### What is required
When a record contains an image, skip the image and retype the rest of that record exactly.

### Supplied material
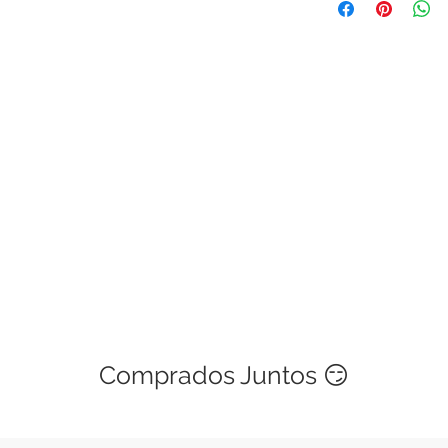
que si un módulo, mi
te viene defectuosa
te devolvemos tu din
sencillo, solo ponte
explicándonos cuale
menos de 48 horas 
Las políticas de gar
si es una mala manip
cubierta. Este servic
Comprados Juntos 😏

### Task result
que si un módulo, mi
te viene defectuosa
te devolvemos tu din
sencillo, solo ponte
explicándonos cuale
menos de 48 horas 
Las políticas de gar
si es una mala manip
cubierta. Este servic
Comprados Juntos 😏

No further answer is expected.